The five principles you’ll read about in our book are:
1. Think big—create business strategies to meet big global challenges: The world is looking for solutions to big questions, like how to shift to low-carbon prosperity, how to keep economic progress going in water-stressed areas, and how to deliver dignified livelihoods for nine billion people by 2050. Sustainability provides an urgent and compelling mission for every company. For creative companies, this presents a wide-open playing field, and it is why companies like GE have made health and the environment core parts of their strategy. IBM is making “smarter cities” a critical foundation of its strategy. And while business cannot—and should not—be the sole answer to our most pressing public needs, we stand a much better chance of tacking them with business as an active and creative partner.
2. Use sustainability to drive innovation: Companies are taking on these challenges is by using sustainability as a “design brief” for its innovation laboratories. Best Buy is experimenting with e-bikes, car charging stations, and home energy management. And new companies like Method are building entire companies around product design principles focused directly on increasing health and decreasing chemical use. These companies, and many others, know that they can grow the top line by thinking about sustainability as a catalyst of growth, not a barrier.

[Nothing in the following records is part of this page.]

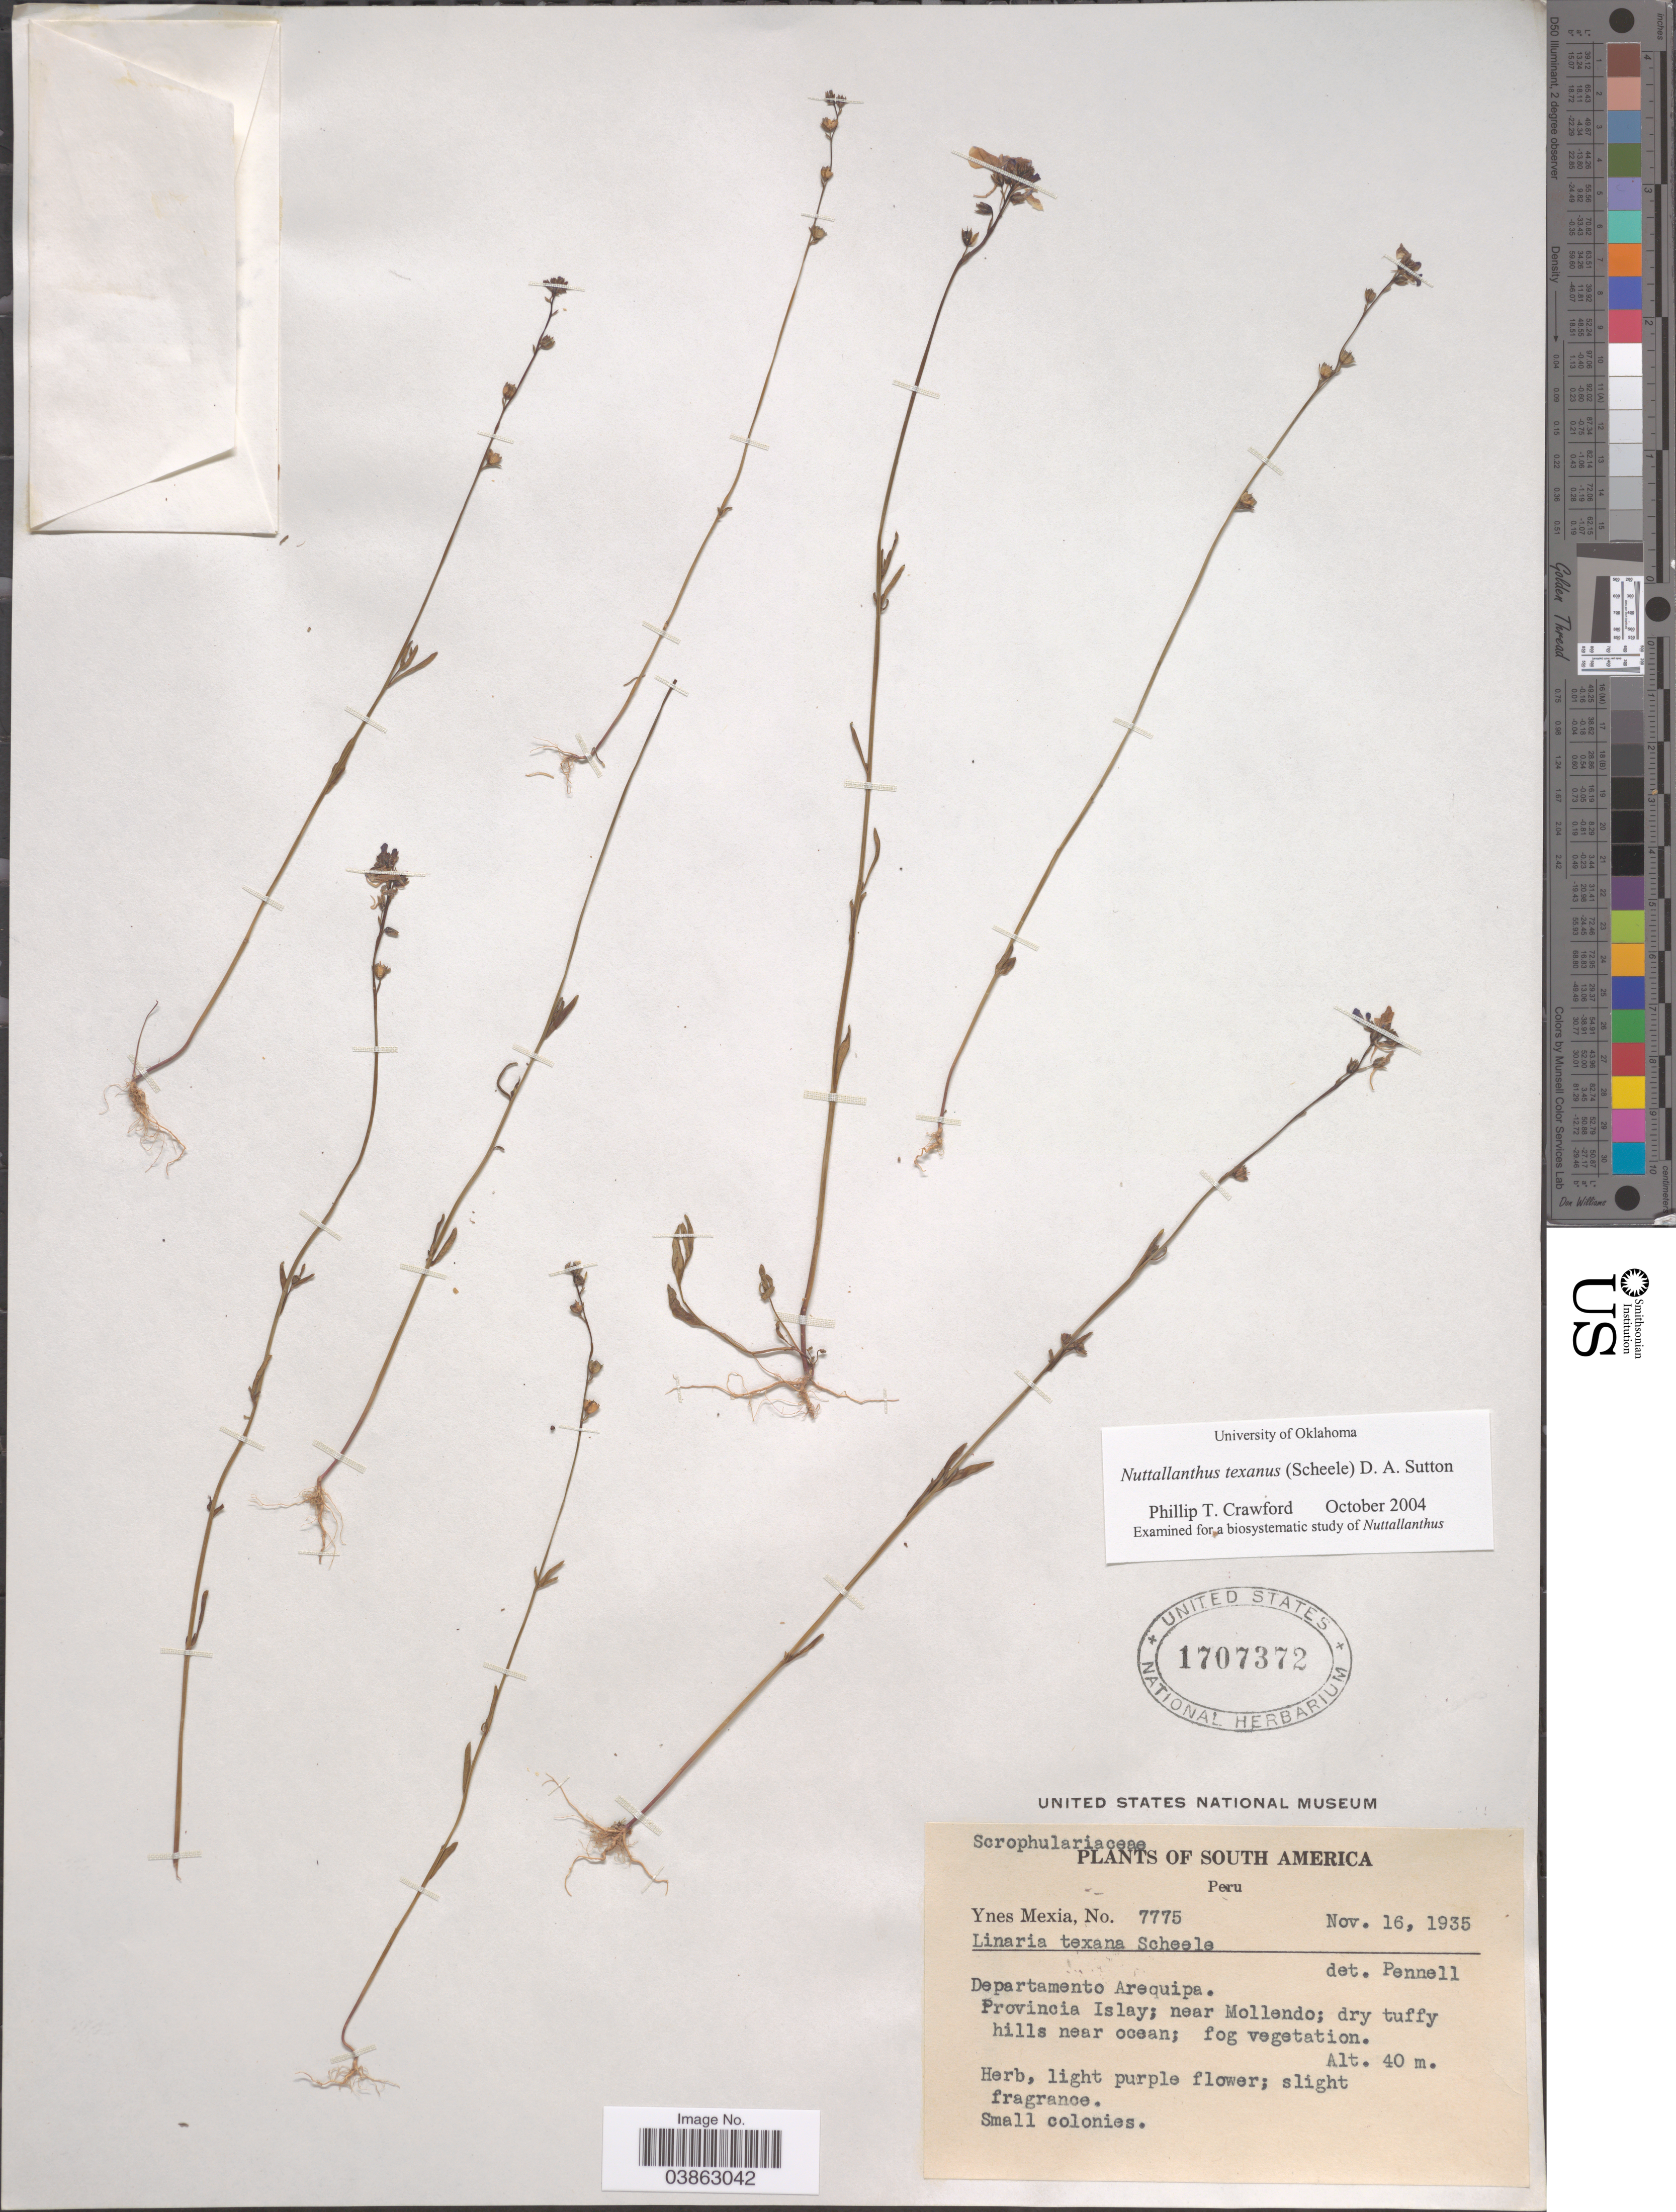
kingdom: Plantae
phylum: Tracheophyta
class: Magnoliopsida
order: Lamiales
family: Plantaginaceae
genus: Linaria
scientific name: Linaria texana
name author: Scheele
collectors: Y. Mexia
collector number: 7775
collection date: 1935-11-16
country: Peru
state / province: Arequipa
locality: Departamento Arequipa. Provincia Islay; near Mollendo.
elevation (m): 40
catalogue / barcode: US 1707372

3. Set the right incentives—internally and externally: Companies are economic entities that respond to incentives. Too often, however, these incentives point in the wrong direction. That is starting to change. In the public sphere, business leaders like Jim Rogers of Duke Energy are strongly advocating a price on carbon to speed the transition to a sustainable energy mix. Inside companies, boards are increasingly using sustainability performance as one criterion for executive compensation.
4. Embrace the transparent world, and collaborate: Before the internet era, transparency and collaboration were values: today they are conditions. Companies are surrounded by windows, not walls. Those that have figured this out are poised to zoom ahead. Nike launched the Green Xchange, a web-based platform for open innovation of more sustainable products, where intellectual property is shared widely. Walmart is creating a Sustainability Consortium, a business/civil society/academic collaboration to create models for measuring product sustainability. And thousands of companies now report publicly on their performance on human rights, carbon reduction, and diversity. This will only continue to grow.
5. Make consumers your partners: In the final analysis, much depends on whether we can shift away from a consumption-based economy. Simply put, the planet has insufficient resources to extend US-style consumption across the globe. If we as consumers don’t change our habits, none of this may matter. And for consumers to change habits, companies have to provide alternatives. Companies like Levi Strauss & Co. and Unilever are trying to make this happen, making radical reductions in the resources needed to make their products while guiding consumers with information about how they use products to save money and save energy.
We wrote this book because we see a world of possibilities for companies that make the transition to sustainable excellence. Indeed, we believe that in ten years, the principles of sustainable excellence will in fact be, simply, about excellence. And even more, we believe these are principles that have the potential to usher in a period of innovative economic vitality that will raise living standards all across the globe.